(Aufgabe A)
Mit wessen Abnahme begründet der Zeitungsbericht über den Vermieter-Anwalt angeblich, dass Peer C. noch nicht in seine Wohnung zurückkehren kann?
(Aufgabe B)
Schreibe den Zeitungsbericht über den Vermieter-Anwalt im Anschluss an seinen letzten Satz weiter.

(Ausgangstext)
----------------
Die sehr aktive Scheu eines Anwalts vor der Öffentlicheit

■ Vermieter-Anwalt besteht auf „Recht am eigenen Bild“ / Am Ende stand dann ein Vergleich

Hat ein Anwalt ein Recht am eigenen Bild, wenn er fragwürdige Methoden eines Vermieters verteidigt? Wenn er zusieht, wie bei einem Besichtigungstermin möglicherweise eine Gerichtsvollzieherin „gelinkt“ wird? Mit diesen Fragen hatte sich gestern das Landgericht Hamburg zu befassen.

Der Hintergrund: Die Häuser Wohlersallee 6-10 des Vermieters Roman O. wurden im vorigen Jahr zum Teil mit Geldern der Wohnungsbaukreditanstalt (WbK) saniert. Dazu mußte Mieter Peer C. vorübergehend sein Domizil verlassen. Im Herbst war die Instandsetzung abgeschlossen, im Dezember nahm die WbK die Wohnung ab. Dennoch konnte Peer C. bislang nicht in seine Wohnung zurückkehren. Angeblich, weil die Abnahme der Bauprüfabteilung des Bezirksamtes Altona noch ausstehe. Doch Roman O. hatte bisher „versäumt“, die Bauprüfer zur Abnahme zu laden. Anwohner vermuten: weil er die Wohnungen momentan „fremdbelegt“ habe.
----------------
(Bereitgestellte Angaben)

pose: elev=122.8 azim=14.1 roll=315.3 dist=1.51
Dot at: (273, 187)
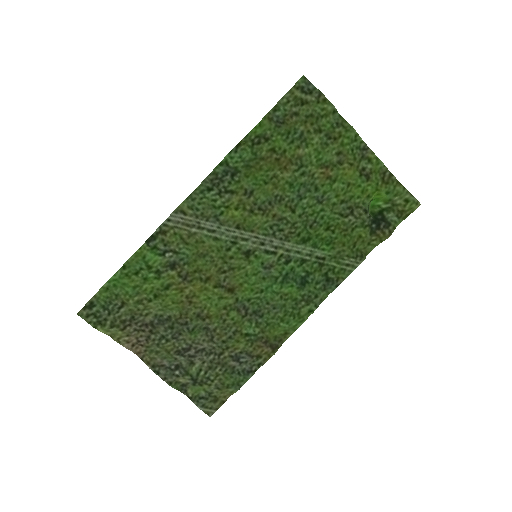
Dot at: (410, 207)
----------------
(Lösung A)
Mit der noch ausstehenden Abnahme durch die Bauprüfabteilung des Bezirksamtes Altona.

(Lösung B)
Dann eskalierte es: Um die Bezugsfertigkeit festzustellen, erwirkte Peer C. einen Gerichtsbeschluß. Ausgerüstet mit dieser Zwangsvollstreckung tauchte am 2. März 1995 eine Gerichtsvollzieherin auf – im Schlepptau Vertreter der Steg und der Bauprüfabteilung. Insgesamt versammelte sich ein Häufchen von 10 Personen im Hof.

Zur Überraschung der Gerichtsvollzieherin stimmten plötzlich die Hausnummern mit denen des Vollstrechungsbeschlusses nicht mehr überein, so daß die Aktion abgebrochen werden mußte. Als die Gruppe im Begriff war, sich aufzulösen, filmte Mieter Michael F. das unsägliche Spektakel. Es dauerte ganze sechs Sekunden, bis der Eppendorfer Rechtsanwalt Ulrich F. auf ihn zu stürmte und die Einstellung der Filmerei forderte, was auch geschah. Dann verlangte der Jurist die Herausgabe des Bandes, was Michael F. verweigerte. Begründung: Die Vorgänge, die schon mehrfach Gegenstand von Zeitungsberichten gewesen waren, seien „von öffentlichem Interesse.“ Danach wurde der Jurist tätlich, schlug dem Filmer die Kamera von der Schulter. Dann habe ihn der Anwalt Ulrich F. an der Schulter gezerrt und gegen die Ecke der Hofeinfahrt gestoßen, so daß Michael F. leichte Verletzungen erlitt und die Kamera erhebliche Beschädigungen aufwies. Der Jurist begründet sein Ausrasten damit, der er die Vermutung gehabt habe, er sei mit einem Richtmikrophon „belauscht“ worden. Daß dem nicht so ist, hat die Polizei geprüft, die die Kassette in ihrer Obhut hat.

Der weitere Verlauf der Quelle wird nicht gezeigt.